When people view God and church as just a duty to be performed, what happens? They slowly reduce their involvement to a bear minimum. Churches all over America are a living testimony to that fact. For a very large number of people, Christianity is a two hour commitment per week—and some of them are hardly awake even during the two hours. There are 168 hours in a week. So those two hours equal less than 2% of the person’s time. That’s what duty leads to. And that’s why our text focuses upon a higher motivation than duty. “Delight yourself in the Lord…”
How do we do that?
1st Know that you were created for such delight.
When God created Adam, He demonstrated considerable concern for Adam’s enjoyment. He placed Adam in a garden—not a wilderness. He provided for Adam all the trees of the garden and the fruit of those trees for his enjoyment. There was only one tree denied Adam—and even that tree provided Adam with something. It provided him the opportunity of choosing to live in obedience to God. Have you discovered the joy of pleasing God with your choices? When we live to please ourselves something kind of dies within. There may be temporary pleasures in living for one’s own enjoyment—but there is not lasting, abiding joy. I believe as long as Adam said no to the forbidden tree he enjoyed the inner affirmation of living in obedience to God.
There is Adam in the Garden. God has given him a perfect environment. God gives him work that is affirming and meaningful. He is a gardener for God. He is privileged to do a work that God has assigned him to do. And I am quite sure he was delighting in that assignment. Have you ever had an assignment from the Lord that you knew without a doubt came from Him? There is something very energizing about that. What a joy it is to make yourself available to God for His service—and then God take you up on the offer. Sent by God—that is a powerful statement.[2] Jesus was sent by God and was energized by doing the will of the Father. Remember what he told the disciples in John 4? Verses 31-34 “31 Meanwhile his disciples urged him, "Rabbi, eat something." 32 But he said to them, "I have food to eat that you know nothing about." 33 Then his disciples said to each other, "Could someone have brought him food?" 34 "My food," said Jesus, "is to do the will of him who sent me and to finish his work.” The work (God gave Adam to do) yielded something in his soul that was absolutely wonderful. For Adam dressing that Garden was a delight much more than a duty.
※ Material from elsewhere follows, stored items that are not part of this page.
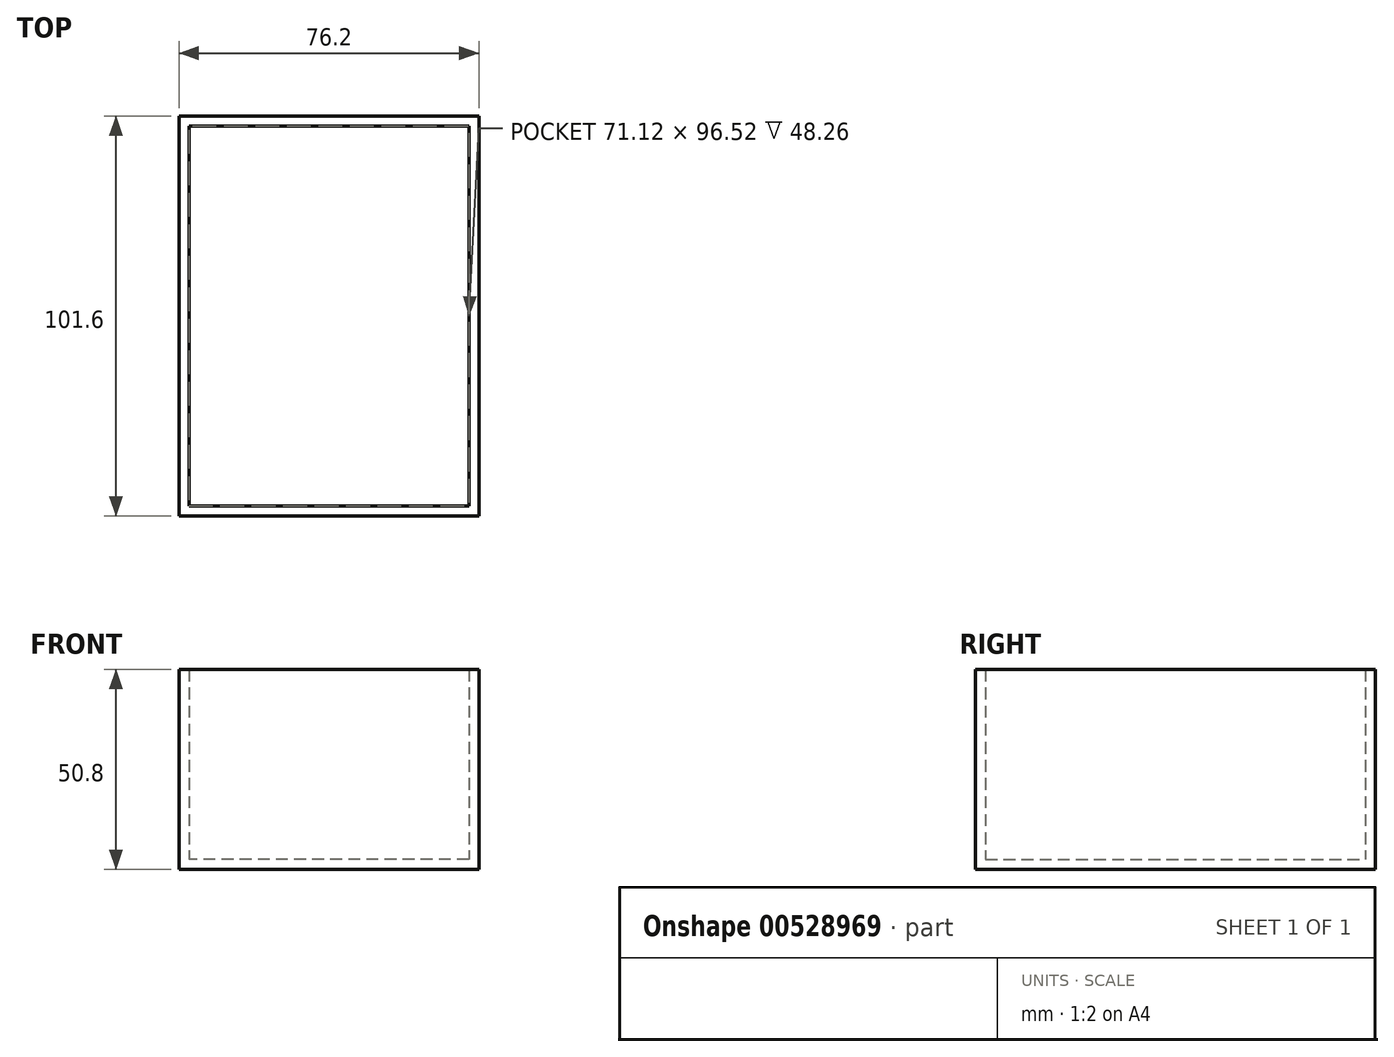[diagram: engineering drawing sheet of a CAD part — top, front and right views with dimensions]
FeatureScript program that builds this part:
annotation { "Feature Type Name" : "Feature", "Feature Type Description" : "" }
export const myFeature = defineFeature(function(context is Context, id is Id, definition is map)
    precondition{}
    {
        {
            var Q0;
            Q0=qCreatedBy(makeId("Top.planeOp"),FACE);
            var sketch = newSketch(context, id + "F0", { "sketchPlane" : qUnion([Q0])});
            skLineSegment(sketch, "E0.bottom", {"start": v(38.1, -50.8) * mm, "end": v(-38.1, -50.8) * mm});
            skLineSegment(sketch, "E0.top", {"start": v(38.1, 50.8) * mm, "end": v(-38.1, 50.8) * mm});
            skLineSegment(sketch, "E0.left", {"start": v(38.1, -50.8) * mm, "end": v(38.1, 50.8) * mm});
            skLineSegment(sketch, "E0.right", {"start": v(-38.1, -50.8) * mm, "end": v(-38.1, 50.8) * mm});
            skPoint(sketch, "E0.middle", {"position": v(0, 0) * mm});
            skSolve(sketch);
        }
        {
            var Q0;
            Q0 = qSketchRegion(id + "F0", true);
            extrude(context, id + "F1", {"entities" : qUnion([Q0]), "depth" : 25.4 * mm, "offsetDistance" : 25.4 * mm, "hasSecondDirection" : true, "secondDirectionOppositeDirection" : true, "secondDirectionDepth" : 25.4 * mm});
        }
        {
            var Q0;
            Q0=makeQuery(id+"F1.opExtrude","CAP_FACE",FACE,{"disambiguationData":[OSD([sQuery(id+"F0.wireOp",EDGE,"E0.bottom"),sQuery(id+"F0.wireOp",EDGE,"E0.top"),sQuery(id+"F0.wireOp",EDGE,"E0.left"),sQuery(id+"F0.wireOp",EDGE,"E0.right")])],"isStart":false});
            shell(context, id + "F2", {"entities" : qUnion([Q0]), "thickness" : 2.54 * mm});
        }
    });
Look closely at Genesis 2 and you will see God’s supreme interest in Adam’s joy. God did not just produce a work animal in Adam because He needed someone to take care of His Garden. [3] God took delight in Adam and took joy in providing him everything he needed for living life to the full. God looked at Adam there in the Garden. He saw him as something good—the pinnacle of His creation.[4] He placed him over all the earthly creation. But He saw something missing in Adam’s life. Listen to what God said in Genesis 2:18 “The LORD God said, "It is not good for the man to be alone. I will make a helper suitable for him." You know what followed that observation. Genesis 2:21-23 “So the LORD God caused the man to fall into a deep sleep; and while he was sleeping, he took one of the man’s ribs and closed up the place with flesh. 22 Then the LORD God made a woman from the rib he had taken out of the man, and he brought her to the man. 23 The man said, "This is now bone of my bones and flesh of my flesh; she shall be called ’woman,’ for she was taken out of man."